(Ilustración: Giovanni Tazza)
(Ilustración: Giovanni Tazza)
Elder Cuevas-Calderón

¿Cuántas veces escuchó sobre el colapso de las arterias de la ciudad, sobre algún evento ocurrido en pleno corazón de un distrito, o sobre los pulmones de la capital? Aunque estas son frases inscritas en el habla cotidiana, nos dejan entrever cómo la urbe devino cuerpo a partir de los órganos que la componen. Sin embargo, las mismas ciudades han tenido problemas con el manejo de los cuerpos de las personas que las habitan. Ya sea en la arquitectura, en la planificación urbana o en la vida cotidiana, las metrópolis han preferido las obras antes que las personas; las conexiones antes que las relaciones; el flujo antes que la contemplación; y el embotamiento antes que la estimulación de los sentidos. En breve, el único cuerpo vivo dentro de una ciudad era el de la ciudad misma porque, dentro de ella, los cuerpos-humanos se habían convertido en máquinas de producción. Si bien lo expuesto, según Richard Sennett, ha sido parte del decurso de la historia de las ciudades, cabe preguntarse: ¿será esta pandemia la estocada final para eliminar a los cuerpos humanos de la ciudad?

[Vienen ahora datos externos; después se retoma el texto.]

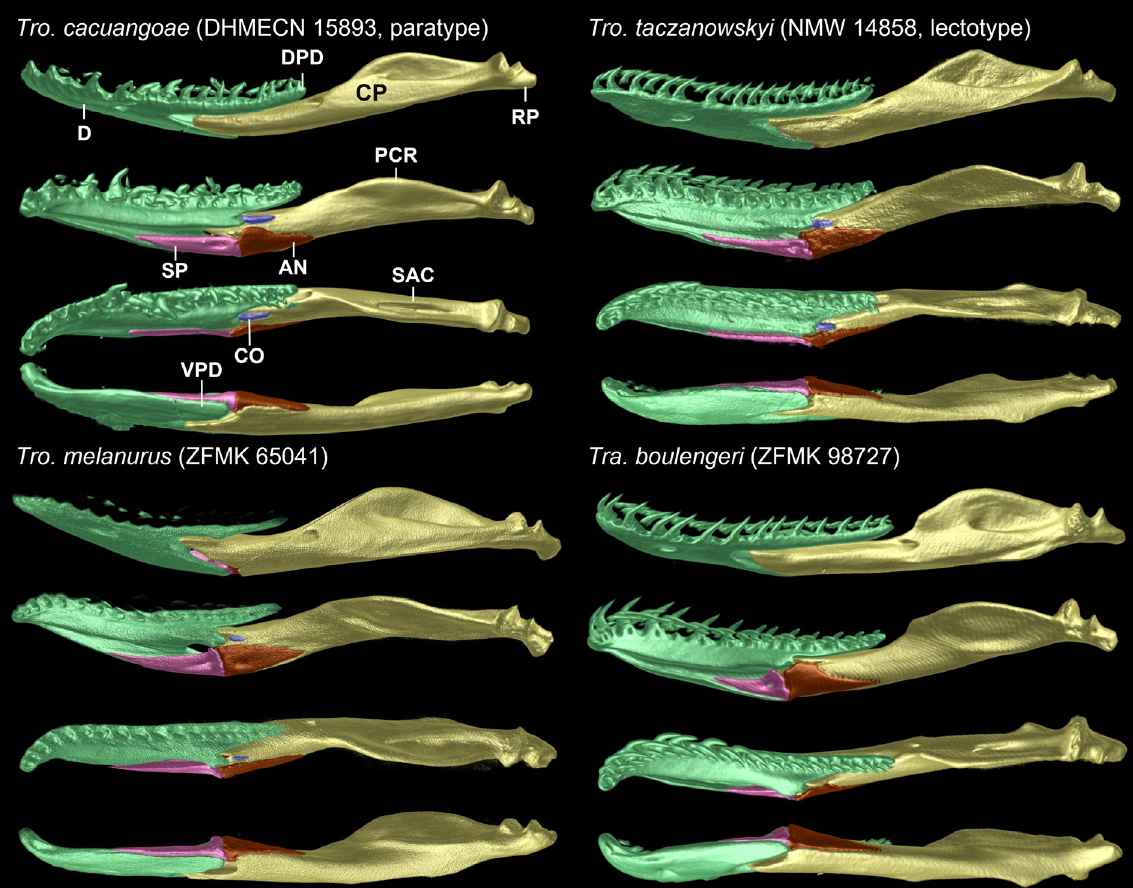
Fig. 13. Micro-CT images of the right mandibula of Tropidophis cacuangoae sp. nov., ♀ (DHMECN 15893, paratype), T. taczanowskyi (Steindachner, 1880) (NMW 14858, lectotype), T. melanurus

En 1997, el sociólogo estadounidense escribió estas ideas en “Flesh and Stone” (Carne y piedra), en medio de un mundo en el que ya avizoraba la contraposición entre, por un lado, un cuerpo desnudo y expuesto (al que cataloga como el emblema de un pueblo seguro de sí, cómodo dentro de su ciudad) y, por el otro, el cuerpo individual (que, a pesar de su libertad de movimiento, carece de conciencia física sobre los otros cuerpos que lo rodean e, incluso, huye de ellos). Si bien Sennett contrapone la Atenas del 431 a. C. con la Nueva York de los 90, observa cómo los cuerpos han ido perdiendo contacto con su entorno. Ya sea mediante el uso del automóvil, de los audífonos o, más recientemente, de los asistentes de voz, las aplicaciones de citas por Internet y hasta el pago sin contacto de las tarjetas bancarias, estas prácticas retratan cómo los cuerpos han ido tomando aberración al contacto. En ese marco, ¿qué ciudad nos espera ahora que a la ya existente privación de sentidos ha venido a sumarse el uso de las mascarillas, viseras de protección, mamelucos, guantes y cuanto implemento utilizamos para no contagiarnos?

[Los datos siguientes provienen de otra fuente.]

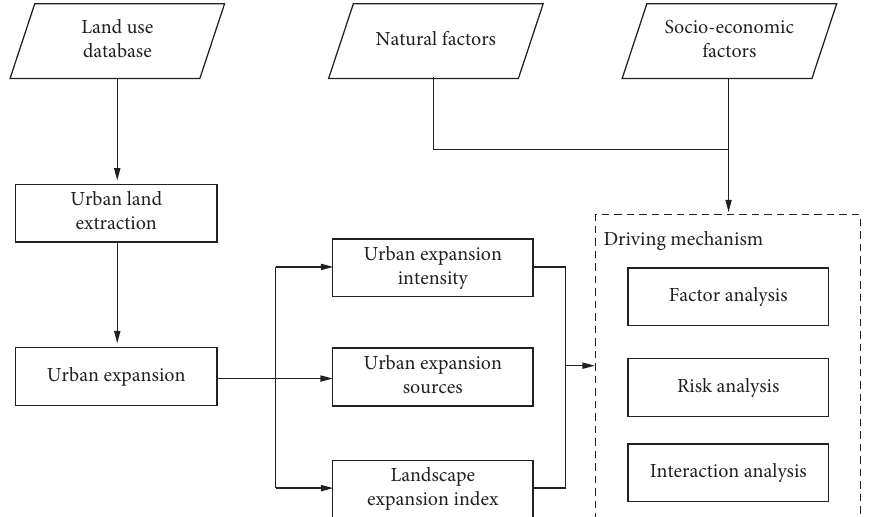
Figure 2: A schematic overview of research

La crítica del sociólogo se enfoca, principalmente, en los embates de la modernidad. De la paradoja de vivir solos en medio la multitud, de cómo los cuerpos se han ido encaminando hacia la privación total de sus sentidos, de volvernos máquinas de producción económica. ¿Acaso la pandemia aceleró algo que estaba a la vuelta de la esquina?

A la tendencia de hacer de los cuerpos entidades pasivas, ahora se han añadido el encierro y la domesticación. Así, pareciera que el futuro apuntase a que nos volvamos robots de producción económica. De allí que, frente al debate sobre la salud y la economía, ambos hayan sido entendidos como dialécticos, y que –peligrosamente– resuene cada vez más el segundo sobre el primero. ¿Será que los cuerpos finalmente han sido sacados de la ecuación de la ciudad?

Si el mundo se siente más despoblado y vacío, ello tal vez se deba a que, finalmente, hemos llegado a la era de la privación total de nuestros sentidos. Lo complejo del asunto es que, con esto, la solidaridad, la empatía y la violencia insensibilizarán a los ciudadanos, pues cada vez les será más difícil sentir una experiencia sensorial. Sin duda, esto cambiará a las ciudades y a los cuerpos que habitan dentro de ella. El mundo se volverá más ancho y ajeno.

Si algo nos ha dejado en claro este tiempo, es que, para el sistema económico en el que vivimos, no hay ciudadanos, solo consumidores. Por eso, los cuerpos son tratados como máquinas para la producción. Ante este escenario, ¿es posible resistir?

Paradójicamente, sí: con un movimiento contra-intuitivo, con la activación sensorial de los cuerpos, de la conciencia de nuestro cuerpo frente al otro, de la convivencia, de la protección, no solo de nuestro cuerpo, sino también del otro. En síntesis, de crear lo común.